- _Text_:
———
Current UNT Stock Info

Unit Corporation (NYSE: UNT) today reported its financial and operational results for the first quarter 2016. Highlights include:

  • Realized net proceeds of $37.4 million from the sale of various non-core oil and natural gas segment asset packages.
  • Crude oil production per day increased 3% compared to the fourth quarter of 2015.
  • Midstream segment gas gathered volumes per day increased 15% compared to the first quarter of 2015.
  • Midstream segment connected additional well pads to its Pittsburgh Mills gathering line in Butler County, Pennsylvania, and commenced operations of its new fee-based Snow Shoe gathering system in Centre County, Pennsylvania.
  • Following the end of the quarter, Unit successfully amended its bank credit agreement.
———
- _Task A_: Name every highlight that the Unit Corporation first-quarter 2016 results announcement lists.
- _Task B_: Translate this sentence from the Unit Corporation results announcement into Spanish: "Crude oil production per day increased 3% compared to the fourth quarter of 2015."
- _Task C_: Write out the part of the Unit Corporation results announcement that starts with the words containing "Current UNT Stock" and ends with "first quarter of 2015.".

- _Collected data_:
———
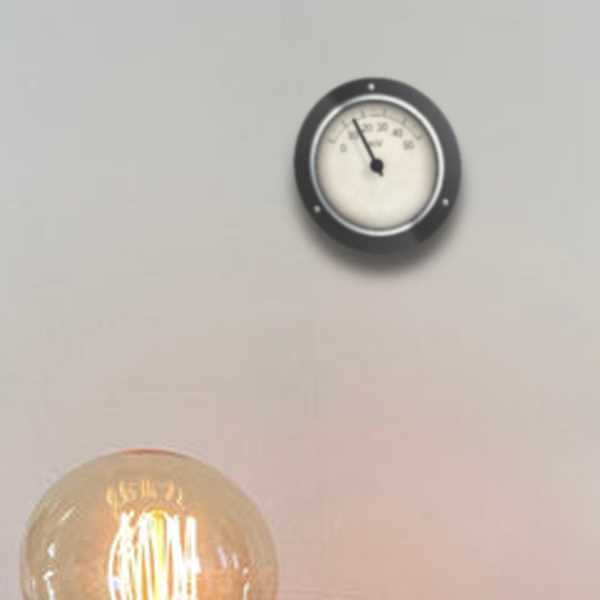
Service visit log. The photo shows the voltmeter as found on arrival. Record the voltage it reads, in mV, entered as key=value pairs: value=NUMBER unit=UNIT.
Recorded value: value=15 unit=mV
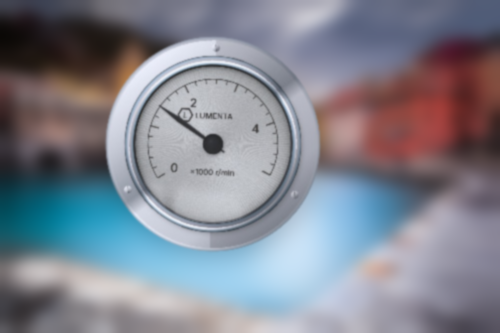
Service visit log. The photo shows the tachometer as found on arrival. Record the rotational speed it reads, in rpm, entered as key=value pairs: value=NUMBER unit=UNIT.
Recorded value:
———
- _Answer box A_:
- Realized net proceeds of $37.4 million from the sale of various non-core oil and natural gas segment asset packages.
- Crude oil production per day increased 3% compared to the fourth quarter of 2015.
- Midstream segment gas gathered volumes per day increased 15% compared to the first quarter of 2015.
- Midstream segment connected additional well pads to its Pittsburgh Mills gathering line in Butler County, Pennsylvania, and commenced operations of its new fee-based Snow Shoe gathering system in Centre County, Pennsylvania.
- Following the end of the quarter, Unit successfully amended its bank credit agreement.

- _Answer box B_: La producción diaria de petróleo crudo aumentó un 3% en comparación con el cuarto trimestre de 2015.

- _Answer box C_:
Current UNT Stock Info

Unit Corporation (NYSE: UNT) today reported its financial and operational results for the first quarter 2016. Highlights include:

  • Realized net proceeds of $37.4 million from the sale of various non-core oil and natural gas segment asset packages.
  • Crude oil production per day increased 3% compared to the fourth quarter of 2015.
  • Midstream segment gas gathered volumes per day increased 15% compared to the first quarter of 2015.